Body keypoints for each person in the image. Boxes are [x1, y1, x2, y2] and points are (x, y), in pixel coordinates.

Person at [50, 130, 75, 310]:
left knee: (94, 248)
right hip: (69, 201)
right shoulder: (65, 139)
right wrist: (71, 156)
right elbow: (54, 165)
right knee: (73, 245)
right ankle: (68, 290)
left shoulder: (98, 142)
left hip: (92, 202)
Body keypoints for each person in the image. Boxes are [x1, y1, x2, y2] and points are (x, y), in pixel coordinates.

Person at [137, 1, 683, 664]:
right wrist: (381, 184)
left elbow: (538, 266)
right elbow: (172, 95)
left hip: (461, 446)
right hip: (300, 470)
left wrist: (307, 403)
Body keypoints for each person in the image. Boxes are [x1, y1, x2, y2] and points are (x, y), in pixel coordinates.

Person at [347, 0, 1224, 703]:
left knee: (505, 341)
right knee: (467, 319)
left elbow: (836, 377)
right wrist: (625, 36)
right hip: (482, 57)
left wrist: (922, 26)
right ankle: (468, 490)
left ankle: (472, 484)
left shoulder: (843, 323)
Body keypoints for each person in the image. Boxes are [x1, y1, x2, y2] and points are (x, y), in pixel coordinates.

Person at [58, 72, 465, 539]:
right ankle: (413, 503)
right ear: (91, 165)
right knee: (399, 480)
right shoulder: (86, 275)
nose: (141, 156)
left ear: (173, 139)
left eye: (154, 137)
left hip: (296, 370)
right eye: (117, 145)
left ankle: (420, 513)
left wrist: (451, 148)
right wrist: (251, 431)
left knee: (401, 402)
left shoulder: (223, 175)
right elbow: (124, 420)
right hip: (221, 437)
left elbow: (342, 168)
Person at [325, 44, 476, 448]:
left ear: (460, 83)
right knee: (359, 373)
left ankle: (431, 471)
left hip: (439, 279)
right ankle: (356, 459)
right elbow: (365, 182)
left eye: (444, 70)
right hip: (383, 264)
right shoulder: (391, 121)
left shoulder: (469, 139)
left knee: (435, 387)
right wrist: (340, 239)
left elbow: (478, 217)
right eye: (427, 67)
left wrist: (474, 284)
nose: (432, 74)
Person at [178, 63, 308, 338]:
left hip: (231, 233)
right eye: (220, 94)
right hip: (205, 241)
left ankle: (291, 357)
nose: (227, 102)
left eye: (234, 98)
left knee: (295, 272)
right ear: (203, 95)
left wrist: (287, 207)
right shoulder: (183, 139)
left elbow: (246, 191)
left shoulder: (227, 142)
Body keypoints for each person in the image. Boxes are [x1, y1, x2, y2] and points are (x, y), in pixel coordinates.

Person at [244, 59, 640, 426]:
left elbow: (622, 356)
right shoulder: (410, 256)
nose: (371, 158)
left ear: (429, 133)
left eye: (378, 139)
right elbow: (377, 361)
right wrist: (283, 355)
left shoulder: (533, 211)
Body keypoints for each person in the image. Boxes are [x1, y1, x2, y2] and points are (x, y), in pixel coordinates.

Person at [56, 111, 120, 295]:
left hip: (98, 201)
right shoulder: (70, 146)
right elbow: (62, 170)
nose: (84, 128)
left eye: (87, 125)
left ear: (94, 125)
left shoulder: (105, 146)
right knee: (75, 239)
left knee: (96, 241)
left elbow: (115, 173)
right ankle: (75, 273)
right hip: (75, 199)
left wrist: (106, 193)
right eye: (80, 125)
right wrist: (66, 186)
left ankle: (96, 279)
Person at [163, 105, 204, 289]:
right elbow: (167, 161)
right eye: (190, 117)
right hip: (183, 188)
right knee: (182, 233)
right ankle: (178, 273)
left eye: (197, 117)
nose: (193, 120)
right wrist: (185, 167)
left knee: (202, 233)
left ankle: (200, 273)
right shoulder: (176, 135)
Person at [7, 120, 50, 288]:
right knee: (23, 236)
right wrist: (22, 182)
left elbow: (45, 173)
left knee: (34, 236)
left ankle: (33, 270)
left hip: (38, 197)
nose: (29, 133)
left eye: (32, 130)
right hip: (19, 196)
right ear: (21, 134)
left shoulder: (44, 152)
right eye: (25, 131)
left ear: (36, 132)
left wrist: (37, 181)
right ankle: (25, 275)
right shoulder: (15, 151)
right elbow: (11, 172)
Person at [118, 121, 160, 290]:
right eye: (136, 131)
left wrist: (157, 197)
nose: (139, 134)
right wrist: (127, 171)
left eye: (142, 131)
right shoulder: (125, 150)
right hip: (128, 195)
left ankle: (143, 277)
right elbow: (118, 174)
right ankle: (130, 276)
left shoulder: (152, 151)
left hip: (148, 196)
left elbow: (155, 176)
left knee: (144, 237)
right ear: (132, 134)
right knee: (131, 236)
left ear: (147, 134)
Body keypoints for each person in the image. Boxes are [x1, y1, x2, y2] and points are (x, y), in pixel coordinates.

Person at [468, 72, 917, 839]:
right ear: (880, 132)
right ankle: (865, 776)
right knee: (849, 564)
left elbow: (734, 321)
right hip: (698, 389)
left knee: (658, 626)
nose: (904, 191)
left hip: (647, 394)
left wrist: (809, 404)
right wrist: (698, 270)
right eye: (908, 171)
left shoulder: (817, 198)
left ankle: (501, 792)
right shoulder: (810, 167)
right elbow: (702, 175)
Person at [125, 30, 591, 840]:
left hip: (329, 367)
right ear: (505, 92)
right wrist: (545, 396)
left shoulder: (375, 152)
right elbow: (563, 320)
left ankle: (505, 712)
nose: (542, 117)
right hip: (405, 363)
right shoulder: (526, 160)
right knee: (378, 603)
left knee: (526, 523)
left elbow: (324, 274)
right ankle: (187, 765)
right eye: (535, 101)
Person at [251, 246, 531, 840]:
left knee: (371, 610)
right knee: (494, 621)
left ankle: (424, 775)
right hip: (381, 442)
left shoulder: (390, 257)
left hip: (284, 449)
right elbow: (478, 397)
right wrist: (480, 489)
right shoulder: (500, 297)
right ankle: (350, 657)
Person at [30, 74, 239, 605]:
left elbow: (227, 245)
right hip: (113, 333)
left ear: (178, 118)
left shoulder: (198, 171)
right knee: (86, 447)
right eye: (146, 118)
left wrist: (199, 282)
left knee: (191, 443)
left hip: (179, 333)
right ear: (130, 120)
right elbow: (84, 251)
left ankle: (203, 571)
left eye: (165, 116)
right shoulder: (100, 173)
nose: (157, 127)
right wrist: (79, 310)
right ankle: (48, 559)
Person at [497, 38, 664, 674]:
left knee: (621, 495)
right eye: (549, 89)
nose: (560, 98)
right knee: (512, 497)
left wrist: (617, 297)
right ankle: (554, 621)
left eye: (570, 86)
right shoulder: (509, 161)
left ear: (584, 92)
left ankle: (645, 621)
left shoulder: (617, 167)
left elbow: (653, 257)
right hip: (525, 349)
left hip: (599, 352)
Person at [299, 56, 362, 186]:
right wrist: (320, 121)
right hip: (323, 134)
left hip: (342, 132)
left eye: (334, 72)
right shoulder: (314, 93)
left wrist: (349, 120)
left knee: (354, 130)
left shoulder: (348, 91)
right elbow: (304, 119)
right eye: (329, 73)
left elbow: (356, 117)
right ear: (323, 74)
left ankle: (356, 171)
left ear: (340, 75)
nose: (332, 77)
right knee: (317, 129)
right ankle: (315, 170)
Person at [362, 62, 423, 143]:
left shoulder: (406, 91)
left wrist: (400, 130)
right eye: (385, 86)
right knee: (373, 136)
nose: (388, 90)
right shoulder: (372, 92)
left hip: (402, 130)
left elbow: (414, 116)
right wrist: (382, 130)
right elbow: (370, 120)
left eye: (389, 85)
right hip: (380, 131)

◆ What you have to do: Set down verbatim only the lines between the start of the data above and the line with "nose: (141, 156)", both boundaries included.

◆ Solution to this problem:
Body keypoints for each person in the image. Boxes are [x1, y1, x2, y2] and points are (x, y), in pixel coordinates.

Person at [50, 130, 75, 310]:
left knee: (94, 248)
right hip: (69, 201)
right shoulder: (65, 139)
right wrist: (71, 156)
right elbow: (54, 165)
right knee: (73, 245)
right ankle: (68, 290)
left shoulder: (98, 142)
left hip: (92, 202)
Body keypoints for each person in the image. Boxes are [x1, y1, x2, y2] and points are (x, y), in pixel coordinates.

Person at [137, 1, 683, 664]:
right wrist: (381, 184)
left elbow: (538, 266)
right elbow: (172, 95)
left hip: (461, 446)
right hip: (300, 470)
left wrist: (307, 403)
Body keypoints for each person in the image. Boxes are [x1, y1, x2, y2] and points are (x, y), in pixel coordinates.

Person at [347, 0, 1224, 703]:
left knee: (505, 341)
right knee: (467, 319)
left elbow: (836, 377)
right wrist: (625, 36)
right hip: (482, 57)
left wrist: (922, 26)
right ankle: (468, 490)
left ankle: (472, 484)
left shoulder: (843, 323)
Body keypoints for each person in the image. Boxes are [x1, y1, x2, y2] and points are (x, y), in pixel coordinates.

Person at [58, 72, 465, 539]:
right ankle: (413, 503)
right ear: (91, 165)
right knee: (399, 480)
right shoulder: (86, 275)
nose: (141, 156)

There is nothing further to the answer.